The birthweights of calves and the distribution of birthweights within a contemporary group are impacted by several factors including genetics, age of the dam, sex of the calf, etc. Moreover, the distribution could be impacted by the method used to collect the weight. Some people might use a digital scale (preferred), while others might use hoof tape or their eyes (i.e., guess).

The distributional properties of weights collected using various methods could be different. In other words, if you plotted weights collected by a scale, hoof tape and those by guess, the plots would likely look different in terms of the average, the number of observations on the heavy and light ends and the amount of variation in birthweight. This is a potential use of machine learning for routine genetic evaluations – categorizing data based on quality.

To investigate this, we used simulated data to train a deep neural network. A deep neural network which can be thought of as a machine learning algorithm capable of contemplating complex interactions much the same as the neurons in our brains contemplate complex interactions. In this case, the factors included those known to impact the distribution of birthweights within a contemporary group. We then applied it in real beef cattle data to determine if we could reliably assign contemporary groups to categories based on perceived methods of data collection and the impact this might have on resulting EPDs for calving ease.

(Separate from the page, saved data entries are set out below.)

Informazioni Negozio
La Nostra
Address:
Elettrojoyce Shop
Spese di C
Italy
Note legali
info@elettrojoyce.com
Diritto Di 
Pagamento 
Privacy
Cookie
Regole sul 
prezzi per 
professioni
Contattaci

Contemporary groups were predicted to be in one of four categories:

  • Real (digital scale)
  • Tape (use of a hoof tape)
  • Dirty (think of peaks of observations at 70 pounds, 80 pounds, etc.)
  • Potentially fabricated

Admittedly, “fabricated” is a harsh word, but groups placed in this category did not follow biological expectations relative to the distribution of calf birthweights within the group. Results showed that correlations between EPDs when fabricated groups were removed from the genetic evaluation, compared to when they were retained, were high for both calving ease direct and calving ease total maternal (0.91 and 0.86, respectively).

However, the impacts are more likely to be noticed by individual herds and sires as compared to large shifts in the overall population. Animals were more likely to have large changes in their calving ease EPD if they were at moderate levels of accuracy (animals with some progeny), simply because some of these progenies could be removed from the analysis. This method of using machine learning to classify data before entry into genetic evaluations is currently being used by International Genetic Solutions, and this group has further demonstrated through validation that removing contemporary groups that are classified as fabricated leads to more accurate predictions of BW.

This represents a practical example of how emerging technologies such as artificial intelligence can be used to make genetic evaluations more accurate. In addition to classifying data based on how informative it might be, machine learning could also be helpful as we advance beyond genetic prediction toward predicting phenotypic outcomes. In example, predicting the optimal time on feed for a group of cattle requires combining the effects of genetics, prior management history, planned management practices and changing weather data. Where artificial intelligence could be helpful is in making use of the complex, hidden interactions among all of these factors to enable better managing and marketing decisions.